Please edit your post and add code tags (</> button).

rhulandjc2008:
3) LCD Display is coded out and working but makes the Servo motion Jitter/Stutter...even more so when I have serial monitor enabled. Not sure how to reduce the Jitter/Stutter this feature is putting on the servo motion.

Power the servo off an external source (like a 9V battery) and the jitter will go away.

Also, code looks good, but you should use proper indentation (makes it easier to read).

Power_Broker:
Power the servo off an external source (like a 9V battery) and the jitter will go away.

Also, code looks good, but you should use proper indentation (makes it easier to read).

I am using a BASTENS 300 oz-in Servo
Operating voltage: 4.8V - 6.0V / Operating speed: 0.15sec @ 4.8v and 0.13sec @ 6.0v
Torque: 250oz-in @ 4.8v or 300oz-in @ 6.0v / Gear type: All metal gears / Bearing type: Dual ball bearing on output shaft
I went with a big sevo not sure what torque forces will need once the melter is all said and built.

I have a 5VDC/12VDC power supply. Both voltages are wired to different buss-bars on a full size breadboard. From the 12VDC side of the power supply I also have wired in a:

DROK DC-DC Adjustable Buck Voltage Converter Stabilizer 6-32V to 1.25-32V LCD Display Constant Volt Amp 6V 12V 24V Step Down Voltage Regulator Power Module

Which is dialed down from 12VDC to 6VDC per servo specs.

Yes proper indentation makes it easier to read...in my sketch it is indented out but when I pasted it here it crunched everything together.

It sounds like you're having issues with power but it's also possible that your jitter is self induced. The ADC is shared, and readings may be affected by the previous one. A common workaround for this is to read each analog pin twice and ignore the first reading.

Your tolerance is quite low too, I wouldn't rely on the ADC and your LDRs to be that consistent - raise it a bit. Another issue is the frequency of your checks. Make the delays the same - currently one is 10 and the other is 100 milliseconds. But for a sun tracker that's unnecessarily frequent checking. Try 5000 so it's easier to observe and see if the jitter goes away. If not, consider some decoupling capacitors.

Delay is not the best way to proceed however. Look at the blink without delay example that comes with the IDE or Robin2's doing two things at once thread. Then you can service your emergency stop switch without having to resort to interrupts.

This is the demo that @wildbill mentions Several Things at a Time

In your Original Post you say that is sufficient to update the position once every 30 minutes.

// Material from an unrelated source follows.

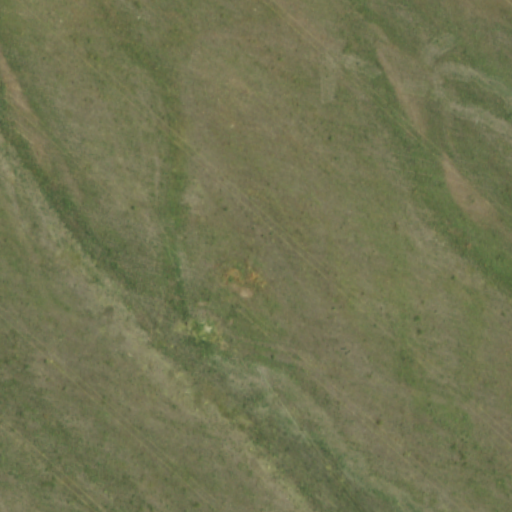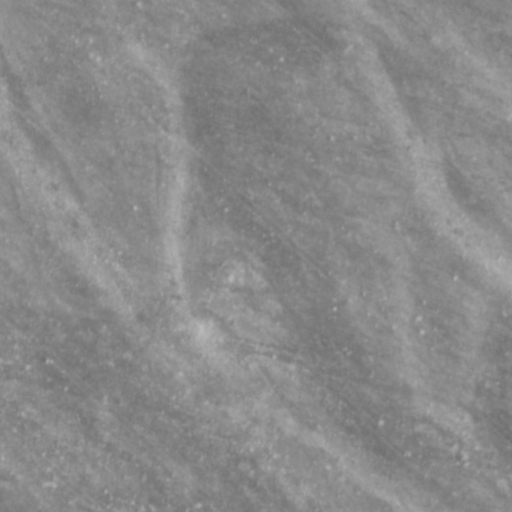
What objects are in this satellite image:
crop: (255, 256)
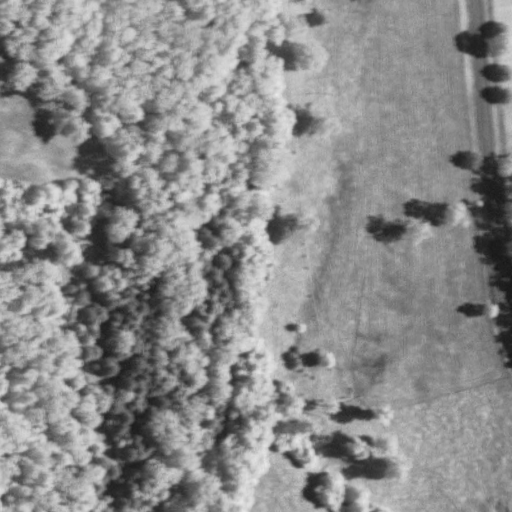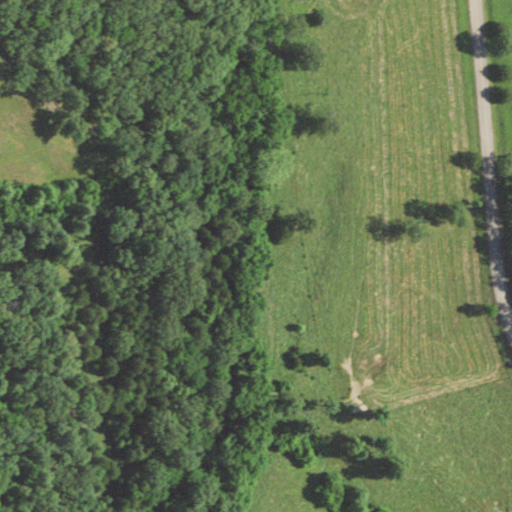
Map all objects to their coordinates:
road: (488, 161)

So why are you reading your LDRs more frequently than (say) once every 30 seconds? In fact I would probably do it less frequently so you are not trying to get your servo to move impossibly small distances.

...R

Robin2:
This is the demo that @wildbill mentions Several Things at a Time

In your Original Post you say that is sufficient to update the position once every 30 minutes. So why are you reading your LDRs more frequently than (say) once every 30 seconds? In fact I would probably do it less frequently so you are not trying to get your servo to move impossibly small distances.

…R

I understand what you are saying…the goal is to check sun position and slew the servo on a long time period interval(15min) or there about… Incorporating a LCD mounted display reading a DHT22 sensor on a short time period interval(<5min)for Temperature and controlling a PWM(scaled 0=100%) over a specific temp range 155F=0 to 165=100% (prolonged temps above 165F start to damage the Wax properties and my current manual melter I have, can easily reach temps of 170-180F) Would also like to incorporate a SD card shield to record temp to view later…though this is more for fun than a operational function.

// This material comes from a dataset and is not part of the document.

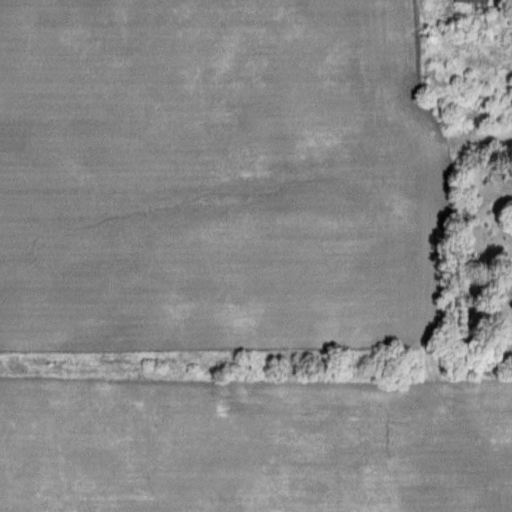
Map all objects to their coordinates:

Yes I’m following the sun not a fighter jet so time periods > 5min are practical… in the sketch I am trying to write and test the code with a flash light (simulating sun movement) where time periods >5min are not practical for testing purposes. If I can get the program to work and follow a flash light at almost real time …then I would think I should be able to adjust the program for long time periods.

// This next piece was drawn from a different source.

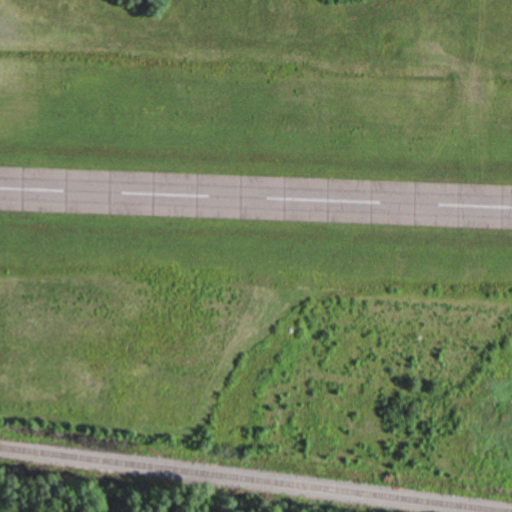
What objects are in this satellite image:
airport: (258, 146)
airport runway: (256, 198)
park: (269, 376)
railway: (249, 480)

Am I wrong in this thinking?

rhulandjc2008:
in the sketch I am trying to write and test the code with a flash light (simulating sun movement) where time periods >5min are not practical for testing purposes

That is perfectly sensible. However you should still tailor your sensor readings to whatever is practical for servo movements. And make sure your “torch” sun moves smoothly - it would be very easy for it to wiggle off target in a way that is not obvious to you but is very obvious to the LDRs. Also keep in mind that the sun is a much larger target than a torch.

It may actually be more practical to use the sun to test your project by rotating the platform with the LDRs - rather than using a light that you can move.

…R